▶ _Records for the task_
○ ○ ○
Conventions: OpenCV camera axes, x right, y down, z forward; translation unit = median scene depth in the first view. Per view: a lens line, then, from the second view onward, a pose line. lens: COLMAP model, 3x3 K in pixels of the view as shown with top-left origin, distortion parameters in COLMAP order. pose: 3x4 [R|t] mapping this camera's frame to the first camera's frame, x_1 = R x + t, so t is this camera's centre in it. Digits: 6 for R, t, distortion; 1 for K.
○ ○ ○
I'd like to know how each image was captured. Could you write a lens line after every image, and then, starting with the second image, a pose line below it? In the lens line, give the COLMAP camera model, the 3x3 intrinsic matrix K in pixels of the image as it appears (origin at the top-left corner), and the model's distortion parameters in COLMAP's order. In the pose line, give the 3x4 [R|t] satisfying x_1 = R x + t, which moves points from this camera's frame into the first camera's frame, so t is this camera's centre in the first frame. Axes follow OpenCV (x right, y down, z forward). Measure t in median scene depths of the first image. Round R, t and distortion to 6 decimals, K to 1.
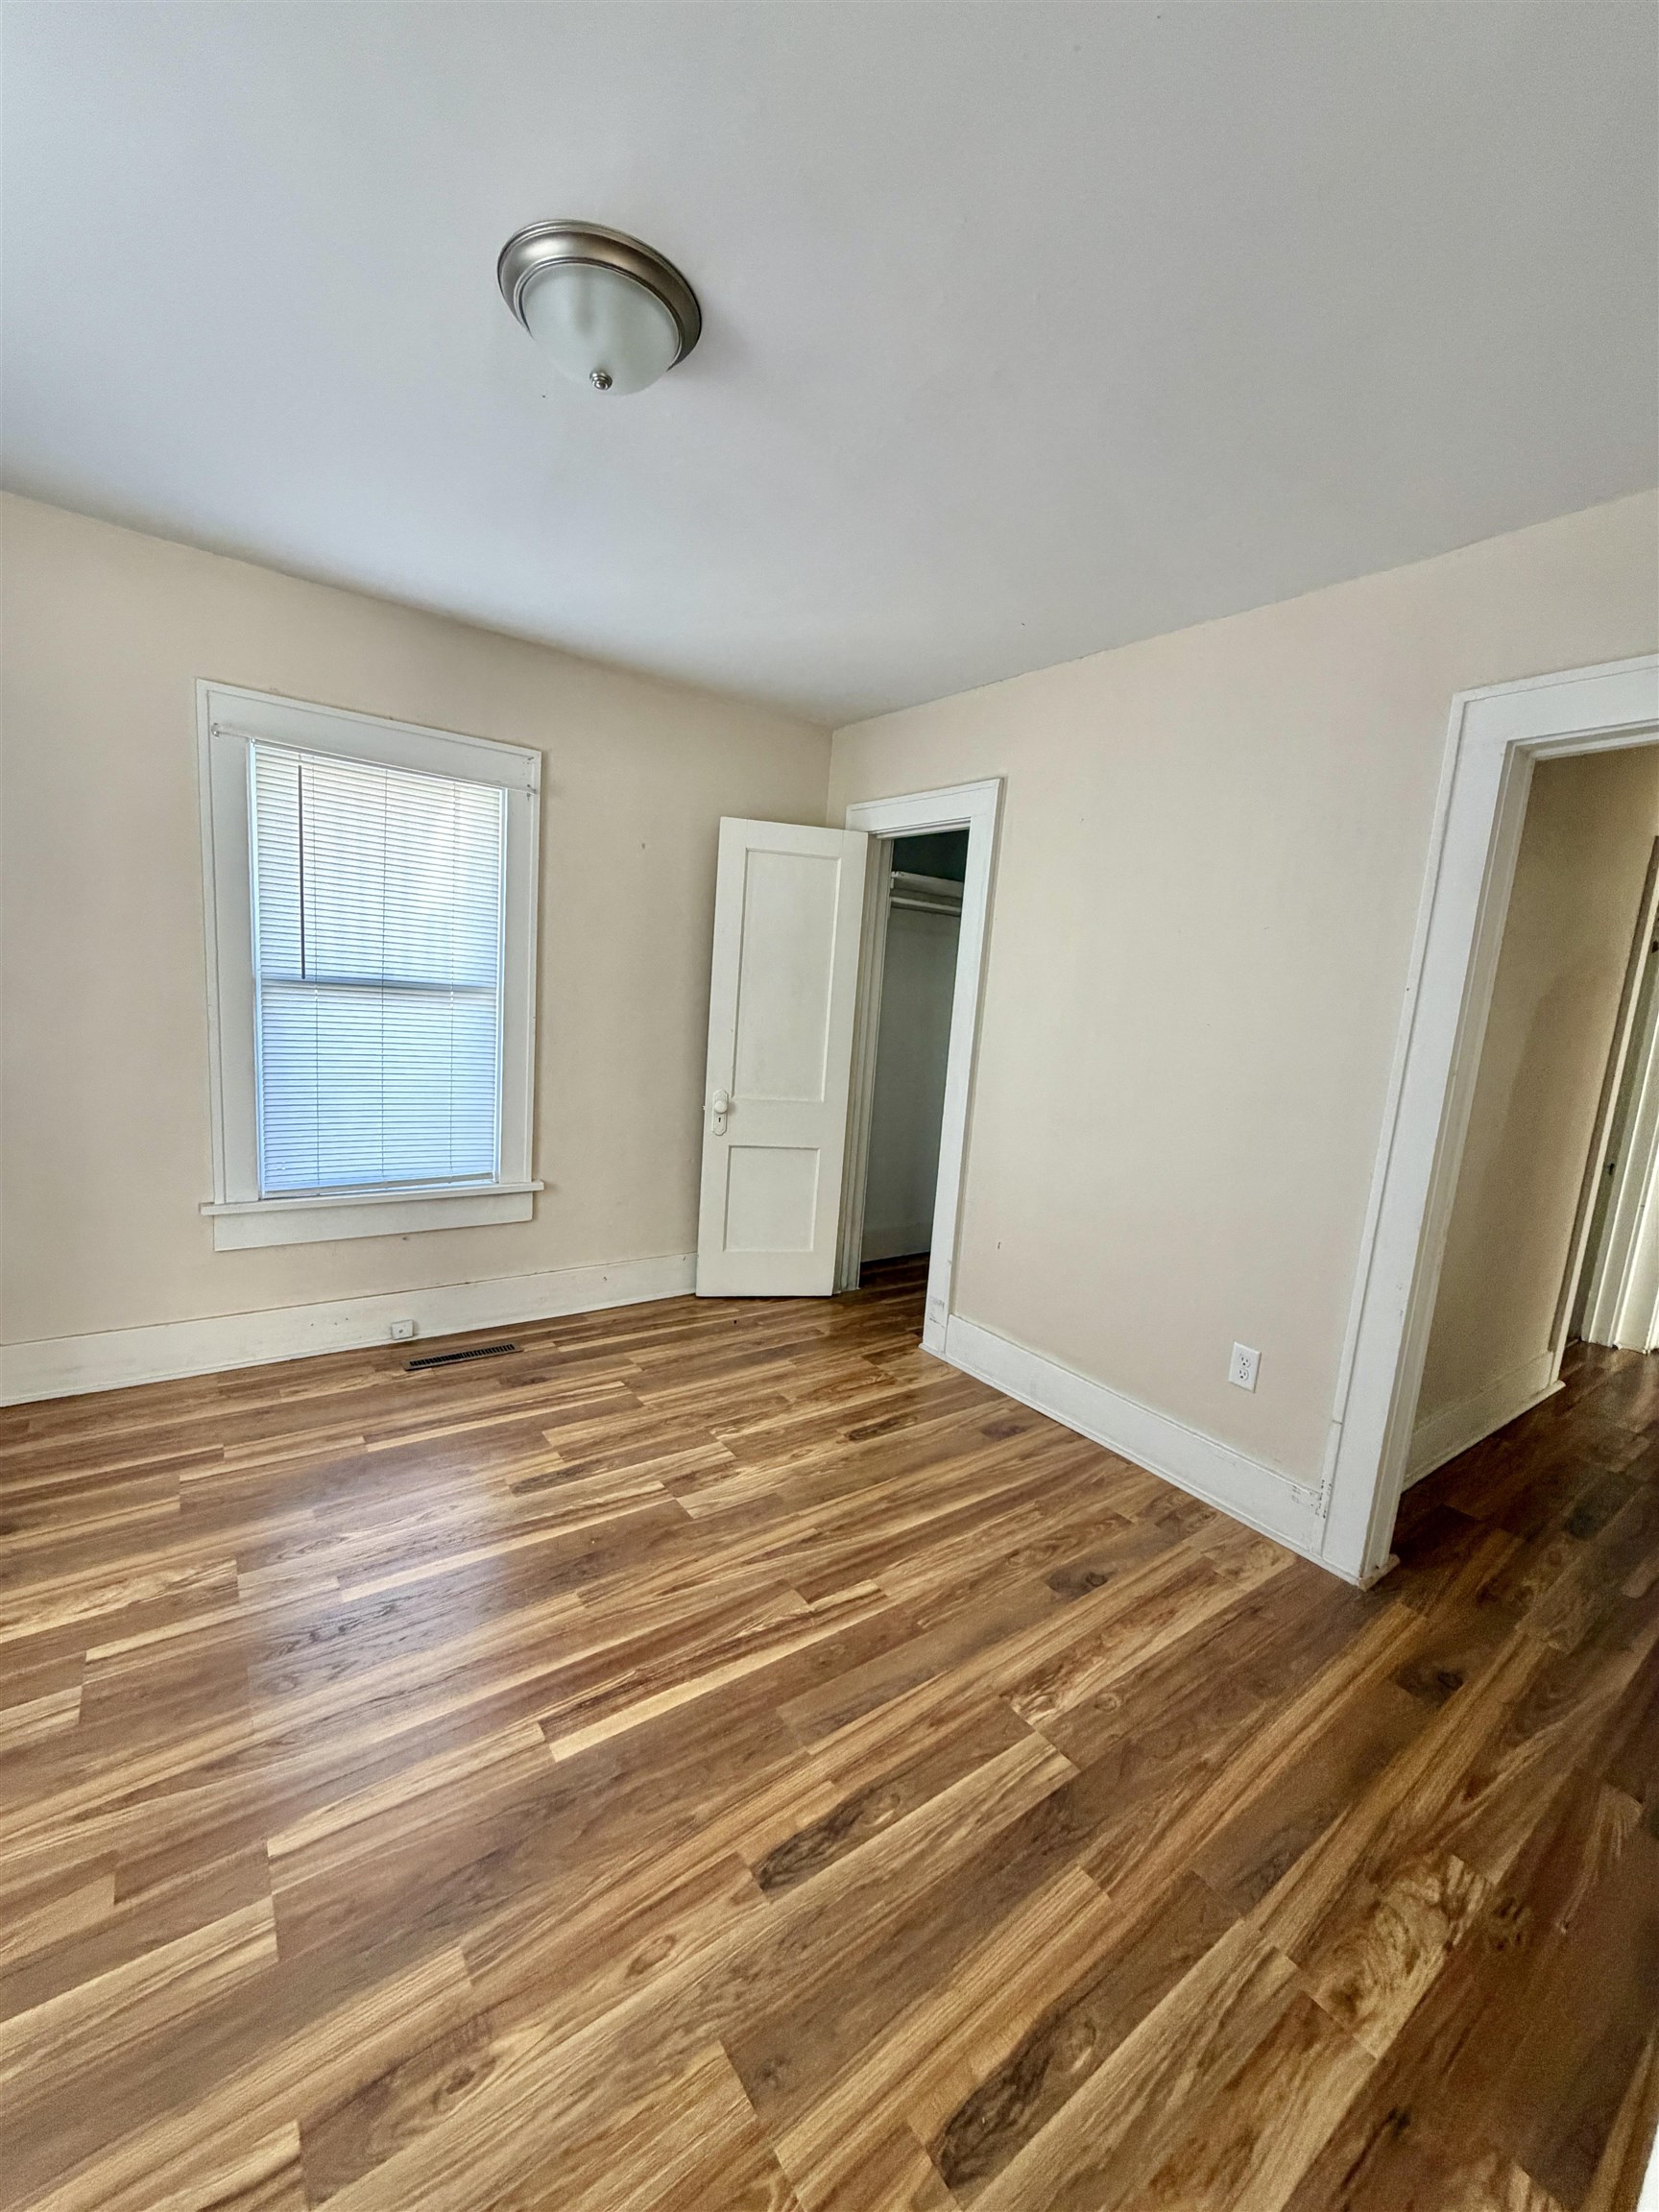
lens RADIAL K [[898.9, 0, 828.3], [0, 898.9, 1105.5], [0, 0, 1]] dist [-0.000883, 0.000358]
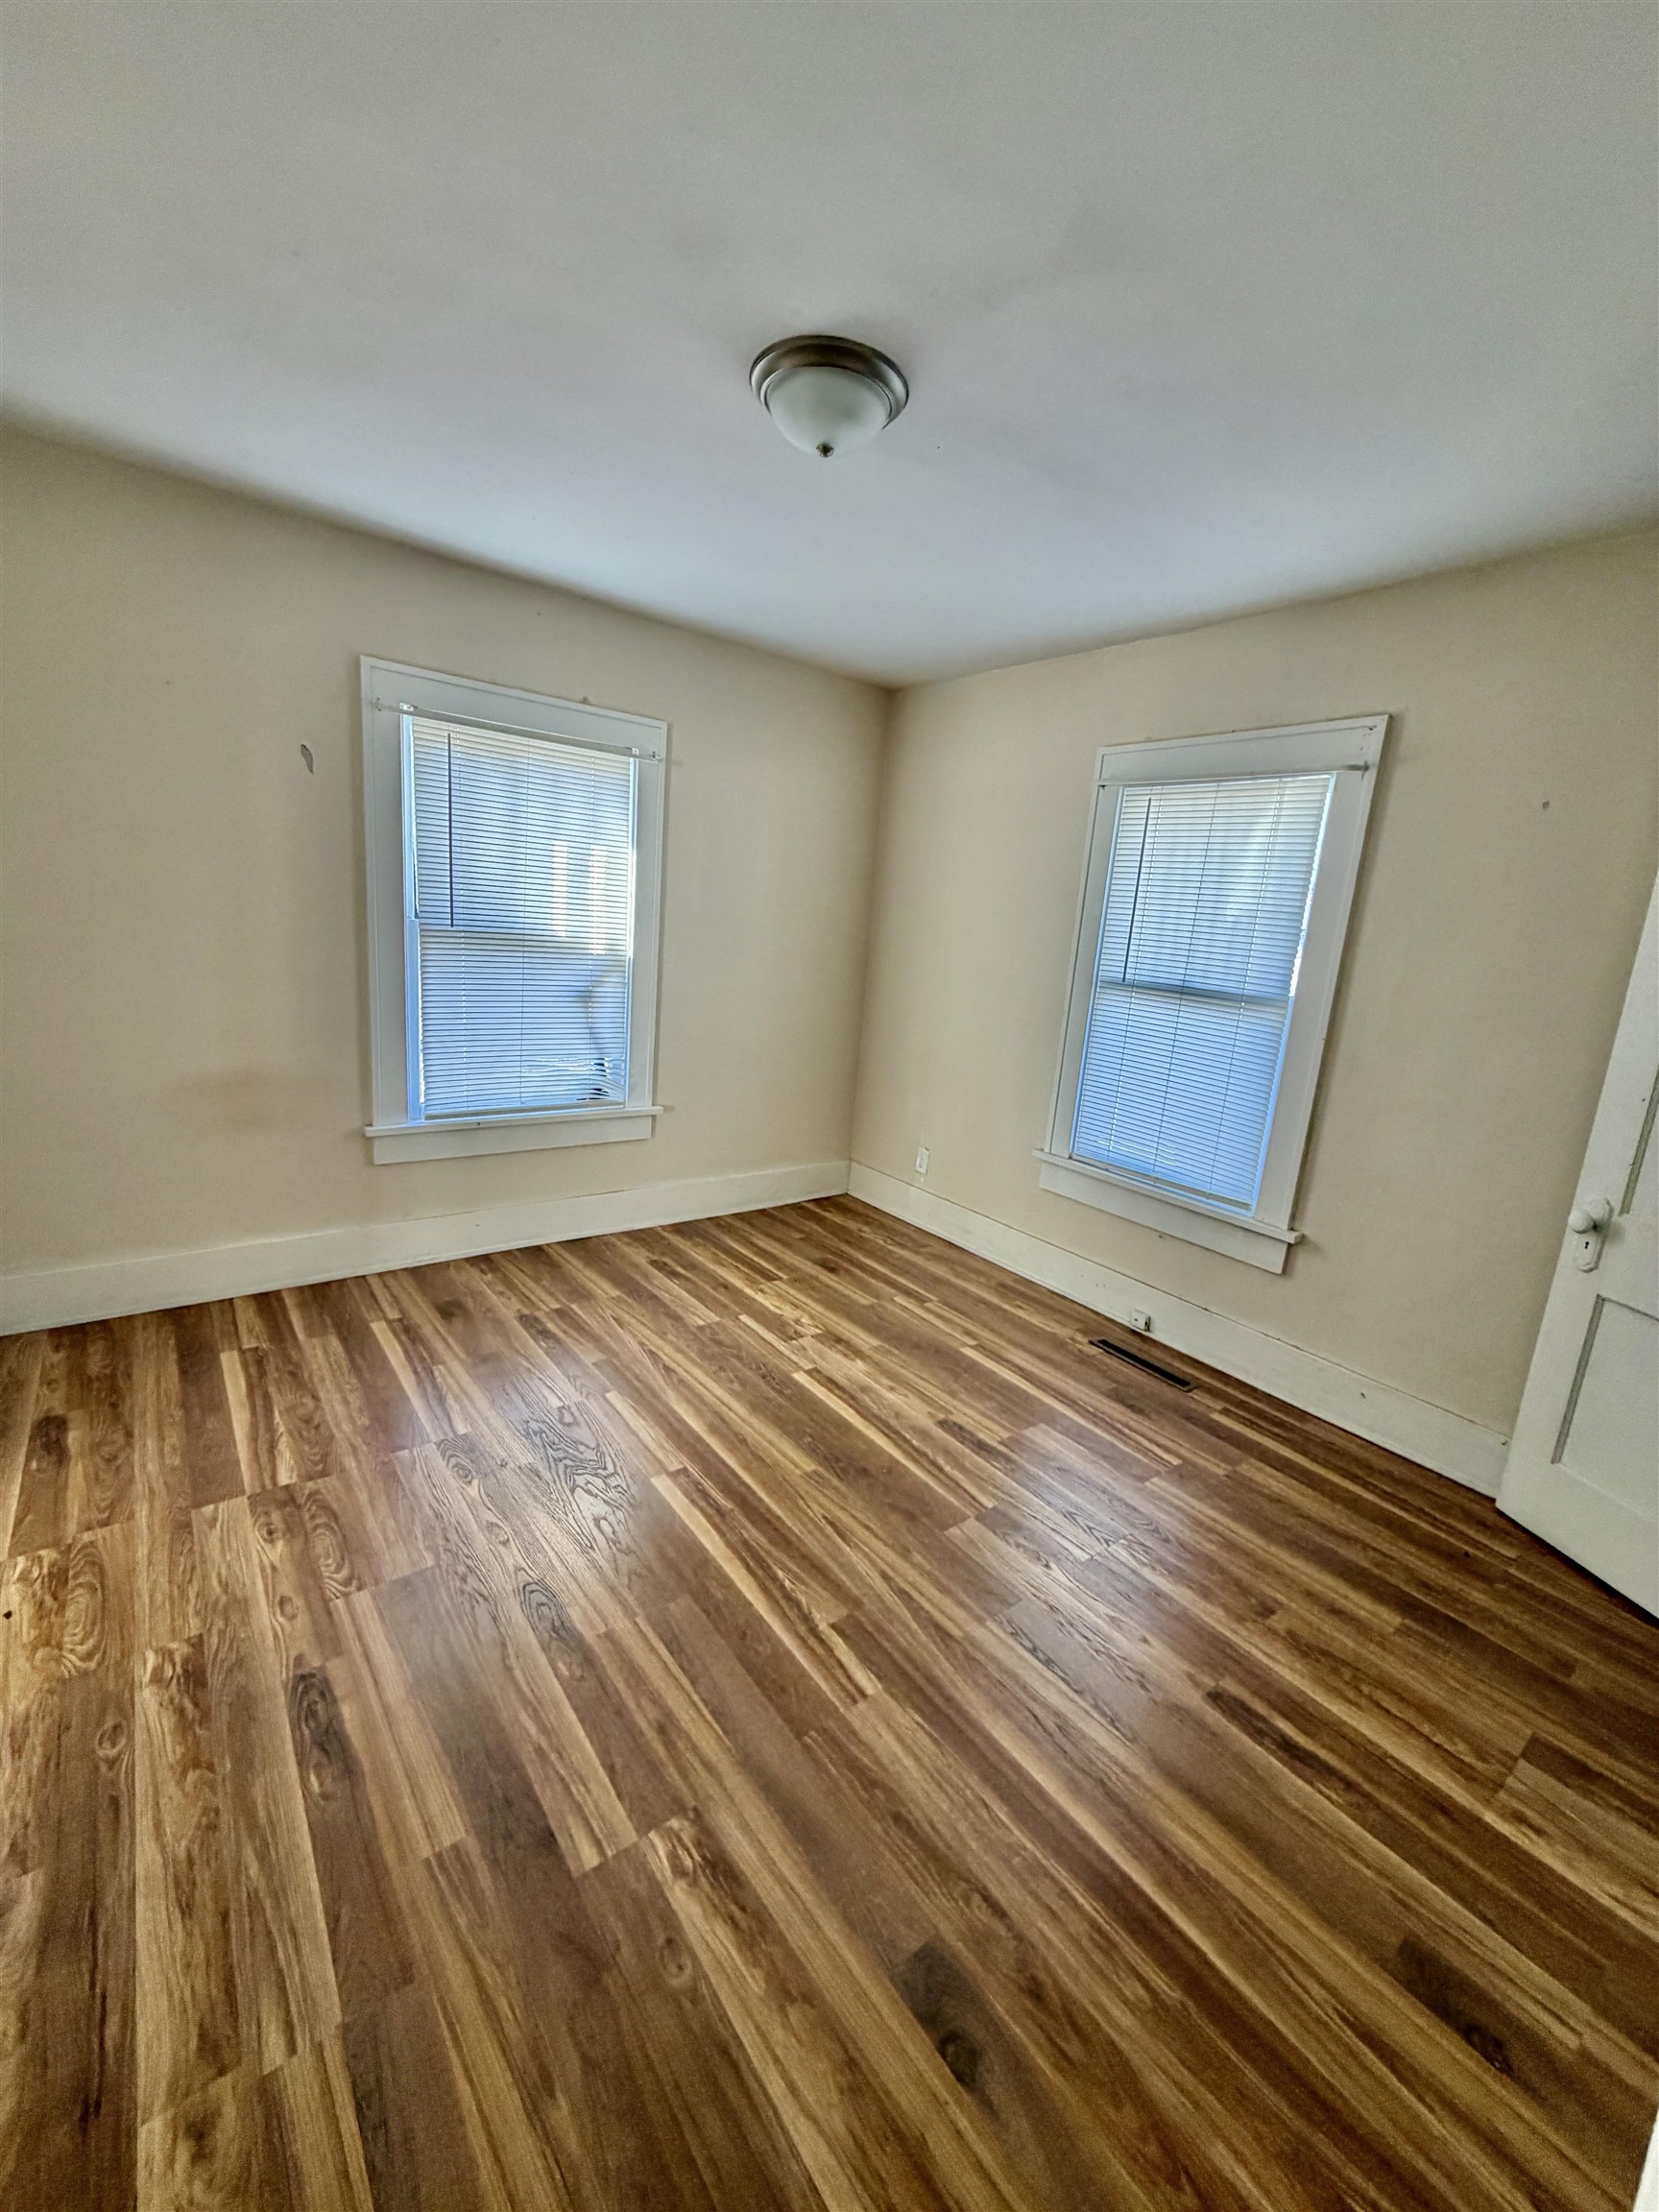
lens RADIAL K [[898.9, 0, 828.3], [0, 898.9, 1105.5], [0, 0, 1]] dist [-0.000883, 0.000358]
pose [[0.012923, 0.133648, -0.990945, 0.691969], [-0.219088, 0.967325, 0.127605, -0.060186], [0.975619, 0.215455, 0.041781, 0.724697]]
○ ○ ○
▶ _Exercise details_
Copy every line above that contains the word "lens". Match case exactly.

▶ _Expected answer_
Conventions: OpenCV camera axes, x right, y down, z forward; translation unit = median scene depth in the first view. Per view: a lens line, then, from the second view onward, a pose line. lens: COLMAP model, 3x3 K in pixels of the view as shown with top-left origin, distortion parameters in COLMAP order. pose: 3x4 [R|t] mapping this camera's frame to the first camera's frame, x_1 = R x + t, so t is this camera's centre in it. Digits: 6 for R, t, distortion; 1 for K.
I'd like to know how each image was captured. Could you write a lens line after every image, and then, starting with the second image, a pose line below it? In the lens line, give the COLMAP camera model, the 3x3 intrinsic matrix K in pixels of the image as it appears (origin at the top-left corner), and the model's distortion parameters in COLMAP's order. In the pose line, give the 3x4 [R|t] satisfying x_1 = R x + t, which moves points from this camera's frame into the first camera's frame, so t is this camera's centre in the first frame. Axes follow OpenCV (x right, y down, z forward). Measure t in median scene depths of the first image. Round R, t and distortion to 6 decimals, K to 1.
lens RADIAL K [[898.9, 0, 828.3], [0, 898.9, 1105.5], [0, 0, 1]] dist [-0.000883, 0.000358]
lens RADIAL K [[898.9, 0, 828.3], [0, 898.9, 1105.5], [0, 0, 1]] dist [-0.000883, 0.000358]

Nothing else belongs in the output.